Text provided:
Salon owners’ love story began at Sac State

Lorena Martinez ’07 (Accountancy) was a junior in high school and taking a tour of Sacramento State organized by the College Assistance Migrant Program (CAMP) when something unexpected happened that would change her life: Her tour guide, a Sac State freshman named Alfonso ’08 (Computer Engineering), asked for her phone number.

“You meet a cute kid and you think, ‘He’s never going to call,’” Martinez says. “I really didn’t think much of it.”

A week later, however, Alfonso phoned her house. Soon they were talking daily, Alfonso making regular trips to Watsonville, where Lorena lived, for supervised dates. Eventually she joined him at Sacramento State. In 2008, they were married.

Fast-forward to today and just down the street from the campus where their story began, Lorena and Alfonso Martinez own the Colour Bar hair salon on J Street near Sac State. The venture combines Lorena’s lifelong love of hairstyling with Alfonso’s passion for entrepreneurship, but the road to being small business owners has been circuitous and often difficult.

Lorena and Alfonso Martinez 2001
Lorena and Alfonso Martinez in 2001.

The Martinezes have more in common than just Sacramento State. Both were born in Mexico and, as children, immigrated to the United States with their families. Both grew up in small California towns – Alfonso in Newman, outside of Merced, Lorena in Watsonville near Santa Cruz. Both spent part of their childhood working in the fields. And both say Sacramento State’s diversity, and the support offered through the CAMP program, were a large part of why they enjoyed their time on campus.

“I came from a small town, and Sacramento was a huge city,” Alfonso says. “But even though it was a change for me, I still felt very comfortable going to Sac State. The CAMP program helped us so much with feeling at home and being around people who we have similarities to, who have similar backgrounds – immigrant parents, working in the fields.”

Collected data:

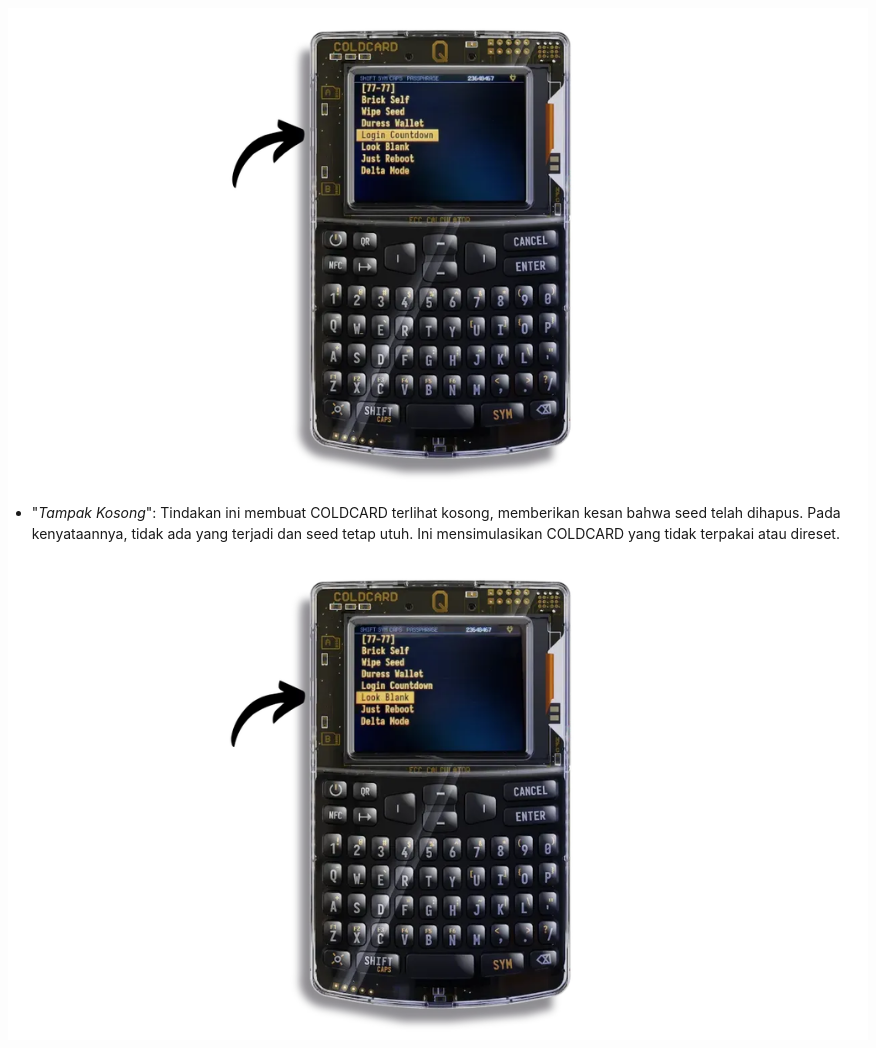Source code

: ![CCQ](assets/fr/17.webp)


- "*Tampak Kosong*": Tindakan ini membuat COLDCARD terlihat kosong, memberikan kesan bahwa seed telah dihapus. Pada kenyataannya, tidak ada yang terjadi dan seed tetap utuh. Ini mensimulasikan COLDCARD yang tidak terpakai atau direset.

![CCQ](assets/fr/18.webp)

Required tasks:
[1] From the piece about the salon owners, echo the stretch from "Salon owners’ love" through "her phone number." word for word.
[2] According to the salon owners' story, in what year did Lorena and Alfonso Martinez marry?

Per-task answers:
[1]
Salon owners’ love story began at Sac State

Lorena Martinez ’07 (Accountancy) was a junior in high school and taking a tour of Sacramento State organized by the College Assistance Migrant Program (CAMP) when something unexpected happened that would change her life: Her tour guide, a Sac State freshman named Alfonso ’08 (Computer Engineering), asked for her phone number.

[2] 2008